Home »
Compiler Design
Introduction to Bottom Up Parser
In this article, we are going to learn about Introduction to Bottom Up Parser, its operations, classification.
Submitted by Anusha Sharma, on March 28, 2018
Bottom Up Parser
The process of constructing the parse tree in bottom up manner, i.e. starting with children and proceeds to the root are called Bottom Up Parser.
Handle
Substring of the given input string that matches R of any production is called Handle.
Note:
- BUP is also known as shift reduces parser.
- The BUP uses reverse of right most derivation.
- It has to detect the handle and reduce the handle.
- Detecting the handle is main overhead.
- BUP is constructed for unambiguous grammar, except for operating grammar.
- The BUP can be constructed for the grammar which is more complexity.
- This parsing mechanism is faster than Top down parsing.
- Performance of BUP is very high.
- Average time complexity is O(n^3).
BUP
BUP consists of mainly three components
- Input buffer: It consists of the input string to be parsed and input string ends with $.
- Parse stack: The stack consists of the grammar symbols.
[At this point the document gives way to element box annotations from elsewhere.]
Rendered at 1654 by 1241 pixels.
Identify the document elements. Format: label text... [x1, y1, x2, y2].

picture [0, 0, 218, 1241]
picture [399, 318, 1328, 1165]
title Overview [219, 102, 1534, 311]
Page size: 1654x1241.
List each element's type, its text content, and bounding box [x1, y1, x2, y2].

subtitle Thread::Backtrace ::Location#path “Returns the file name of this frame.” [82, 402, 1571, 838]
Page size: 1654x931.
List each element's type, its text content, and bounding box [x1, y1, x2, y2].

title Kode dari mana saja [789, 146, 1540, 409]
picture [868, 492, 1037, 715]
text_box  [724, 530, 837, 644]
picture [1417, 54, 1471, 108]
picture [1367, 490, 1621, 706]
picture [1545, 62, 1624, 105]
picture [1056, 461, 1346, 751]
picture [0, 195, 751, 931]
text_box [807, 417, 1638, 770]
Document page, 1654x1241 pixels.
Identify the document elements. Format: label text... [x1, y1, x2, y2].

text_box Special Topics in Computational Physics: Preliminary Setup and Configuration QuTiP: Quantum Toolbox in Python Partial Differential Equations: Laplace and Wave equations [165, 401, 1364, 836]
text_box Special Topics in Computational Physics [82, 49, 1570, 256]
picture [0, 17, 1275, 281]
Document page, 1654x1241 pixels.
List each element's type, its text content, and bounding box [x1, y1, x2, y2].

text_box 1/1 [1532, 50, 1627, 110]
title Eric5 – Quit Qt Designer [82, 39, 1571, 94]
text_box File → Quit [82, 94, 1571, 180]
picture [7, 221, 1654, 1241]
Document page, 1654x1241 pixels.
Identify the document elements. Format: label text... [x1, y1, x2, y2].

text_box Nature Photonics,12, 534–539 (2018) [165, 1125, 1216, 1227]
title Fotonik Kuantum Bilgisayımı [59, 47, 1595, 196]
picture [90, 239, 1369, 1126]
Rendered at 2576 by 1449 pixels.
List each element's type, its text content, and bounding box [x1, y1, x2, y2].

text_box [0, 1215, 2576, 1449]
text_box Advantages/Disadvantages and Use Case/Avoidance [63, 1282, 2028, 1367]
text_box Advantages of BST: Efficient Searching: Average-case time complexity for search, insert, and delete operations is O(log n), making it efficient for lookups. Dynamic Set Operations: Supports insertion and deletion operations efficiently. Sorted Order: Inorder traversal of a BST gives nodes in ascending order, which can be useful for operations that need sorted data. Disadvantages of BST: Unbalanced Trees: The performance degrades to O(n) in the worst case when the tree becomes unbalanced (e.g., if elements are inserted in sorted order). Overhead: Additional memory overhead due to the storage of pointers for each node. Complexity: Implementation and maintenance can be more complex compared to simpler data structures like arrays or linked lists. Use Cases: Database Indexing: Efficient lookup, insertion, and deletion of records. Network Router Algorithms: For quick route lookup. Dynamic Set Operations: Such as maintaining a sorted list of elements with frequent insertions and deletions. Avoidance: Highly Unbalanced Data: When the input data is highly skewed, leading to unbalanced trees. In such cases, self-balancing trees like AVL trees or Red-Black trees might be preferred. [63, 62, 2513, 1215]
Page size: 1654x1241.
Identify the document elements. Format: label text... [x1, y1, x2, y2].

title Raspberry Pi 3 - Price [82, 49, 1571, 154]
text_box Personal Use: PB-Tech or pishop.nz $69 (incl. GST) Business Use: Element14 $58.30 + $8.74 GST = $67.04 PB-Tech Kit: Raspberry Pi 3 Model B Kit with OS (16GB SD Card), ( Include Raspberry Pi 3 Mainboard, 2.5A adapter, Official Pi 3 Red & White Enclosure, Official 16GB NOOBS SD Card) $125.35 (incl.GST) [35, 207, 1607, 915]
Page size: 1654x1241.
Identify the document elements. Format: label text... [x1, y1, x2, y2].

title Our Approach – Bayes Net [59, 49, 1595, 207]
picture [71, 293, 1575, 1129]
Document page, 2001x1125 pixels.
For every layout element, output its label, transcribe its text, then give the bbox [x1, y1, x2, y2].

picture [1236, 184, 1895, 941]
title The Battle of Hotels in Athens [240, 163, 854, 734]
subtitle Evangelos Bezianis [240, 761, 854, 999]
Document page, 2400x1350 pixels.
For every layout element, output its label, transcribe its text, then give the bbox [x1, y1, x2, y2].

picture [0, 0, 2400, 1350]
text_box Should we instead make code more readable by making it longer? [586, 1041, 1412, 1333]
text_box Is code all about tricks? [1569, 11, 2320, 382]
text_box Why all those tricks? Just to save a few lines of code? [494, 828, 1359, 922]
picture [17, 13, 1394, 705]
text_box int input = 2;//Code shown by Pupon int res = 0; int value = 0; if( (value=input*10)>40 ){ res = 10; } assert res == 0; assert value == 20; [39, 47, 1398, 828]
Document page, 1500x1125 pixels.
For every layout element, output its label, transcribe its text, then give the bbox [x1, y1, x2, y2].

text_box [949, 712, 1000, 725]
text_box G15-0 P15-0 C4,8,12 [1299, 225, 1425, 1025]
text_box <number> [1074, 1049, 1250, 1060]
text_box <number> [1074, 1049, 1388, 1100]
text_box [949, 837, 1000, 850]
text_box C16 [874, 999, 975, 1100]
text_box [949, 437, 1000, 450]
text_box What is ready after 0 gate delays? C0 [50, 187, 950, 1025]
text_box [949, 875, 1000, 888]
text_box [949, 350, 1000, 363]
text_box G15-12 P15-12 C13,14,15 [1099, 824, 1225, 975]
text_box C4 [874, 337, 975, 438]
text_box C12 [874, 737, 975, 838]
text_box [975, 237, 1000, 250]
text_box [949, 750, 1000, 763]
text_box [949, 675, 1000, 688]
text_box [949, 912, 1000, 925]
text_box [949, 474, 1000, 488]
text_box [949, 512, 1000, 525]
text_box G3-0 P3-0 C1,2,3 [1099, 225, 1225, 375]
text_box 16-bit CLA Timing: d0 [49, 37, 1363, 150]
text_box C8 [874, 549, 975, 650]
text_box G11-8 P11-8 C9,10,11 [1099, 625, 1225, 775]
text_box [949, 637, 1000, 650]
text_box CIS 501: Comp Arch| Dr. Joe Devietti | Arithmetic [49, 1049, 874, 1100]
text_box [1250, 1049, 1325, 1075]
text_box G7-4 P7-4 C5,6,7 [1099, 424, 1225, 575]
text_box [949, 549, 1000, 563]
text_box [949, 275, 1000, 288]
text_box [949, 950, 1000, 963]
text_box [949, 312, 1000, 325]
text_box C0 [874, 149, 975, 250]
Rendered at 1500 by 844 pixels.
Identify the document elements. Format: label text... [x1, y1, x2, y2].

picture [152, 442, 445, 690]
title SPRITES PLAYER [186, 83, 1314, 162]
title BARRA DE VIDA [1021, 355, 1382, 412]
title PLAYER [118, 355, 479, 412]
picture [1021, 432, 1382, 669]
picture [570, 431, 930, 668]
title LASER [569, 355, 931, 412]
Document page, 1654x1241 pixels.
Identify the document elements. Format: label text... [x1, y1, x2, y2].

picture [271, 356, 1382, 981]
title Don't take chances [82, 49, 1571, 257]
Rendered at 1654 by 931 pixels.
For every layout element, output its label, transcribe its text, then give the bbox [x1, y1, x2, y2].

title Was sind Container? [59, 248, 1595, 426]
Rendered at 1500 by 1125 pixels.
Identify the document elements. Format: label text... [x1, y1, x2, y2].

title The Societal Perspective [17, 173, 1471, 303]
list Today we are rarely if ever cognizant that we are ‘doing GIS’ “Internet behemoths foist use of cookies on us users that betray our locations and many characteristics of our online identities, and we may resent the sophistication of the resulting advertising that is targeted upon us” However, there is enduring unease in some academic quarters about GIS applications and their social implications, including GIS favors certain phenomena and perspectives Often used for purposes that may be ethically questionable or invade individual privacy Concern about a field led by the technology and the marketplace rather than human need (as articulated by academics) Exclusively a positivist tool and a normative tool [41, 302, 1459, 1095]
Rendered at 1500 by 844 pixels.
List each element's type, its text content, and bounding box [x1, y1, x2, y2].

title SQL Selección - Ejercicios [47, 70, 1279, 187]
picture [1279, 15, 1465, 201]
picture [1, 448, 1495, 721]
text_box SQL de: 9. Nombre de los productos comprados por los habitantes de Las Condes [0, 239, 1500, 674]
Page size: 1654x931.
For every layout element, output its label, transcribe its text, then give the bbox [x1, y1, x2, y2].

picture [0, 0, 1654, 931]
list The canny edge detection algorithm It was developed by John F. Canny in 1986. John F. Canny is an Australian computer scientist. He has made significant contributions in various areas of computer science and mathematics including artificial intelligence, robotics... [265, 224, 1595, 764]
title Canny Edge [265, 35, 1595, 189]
The grammar symbols are inserted or remove from the stack using shift and reduce operations.
-
Parse table: Parse table is constructed with number of terminals and number of non terminal and LR item. The parse table consists of two parts. First is action and second is goto.
- Action: Action part consists of shift and reduces operations implied for the terminals.
- Goto: It consists of shift operation which are applied on non terminals.
Operations
- Shift: Shift operations can be applied whenever handle does not occur from the top symbol of the stack.
- Reduce: Reduce operation can be used whenever handle occurs from the top symbol of stack.
- Accept: After processing the complete input string if stack contains only start of the grammar then the input string is accepted.
- Error: The processing of the input string if stack does not contain start symbol of the grammar then input string does not parse and it means parse tree is not constructed, so result is error.
Classification of LR Parser
Based on construction of the table LR parser divided into four types
- LR(0)
- SLR(1)
- CLR(1)
- LALR(1)
Procedure for the construction of LR Parsing Table
- Obtain the augmented grammar for the given grammar.
- Create the canonical collection of LR items.
- Prepare the table based on LR items.
Augmented Grammar
The grammar which is obtained by adding one more production that derives the start symbol of the grammar is called augmented grammar.
Example:
If the given grammar is
S → AB
A → a
B → b
Then augmented grammar is
S` → S
S → AB
A → a
B → b
LR(0) Items in Compiler
A production '.' at any point in the right hand side is called LR(0) item.
Example:
A → abc
A → .abc
A → a.bc
A → ab.c
A → abc. (final item)
LR(0)
Conflicts In LR(0)
- SR conflict: If any state in DFA contains both shift and reduces option then it is called SR conflict.
- RR conflict: If the same state contains more than one final item then it is called RR conflict.
SLR(1) Parser
The procedure for constructing the parse table is similar to LR(0) parser but there is one restriction on reducing the entries. Whenever there is a final item then place the reduce entries under the follow symbols of left had side variable. If the SLR(1) parse table does not contain multiple entries that is free from conflicts is called SLR(1) grammar.
CLR(1) Parser
The grammar is LR(1) or CLR(1) if its parse table is free from multiple entries. For every grammar SLR(1) grammar is constructed then CLR(1) parser is also constructed we may or may not construct parse SLR(1). CLR(1) is more powerful than SLR(1). Number of entries in SLR(1) parse table are less than or equal to number of entries in CLR(1) parse table.
LALR(1) Parser
The DFA of CLR(1) parser contains some state with common production part differ by lookahead. Now combine the states with common productions part and different lookahead part into a single and construct a parse table if parse table is free from multiple entries then the grammar is LALR(1) parser.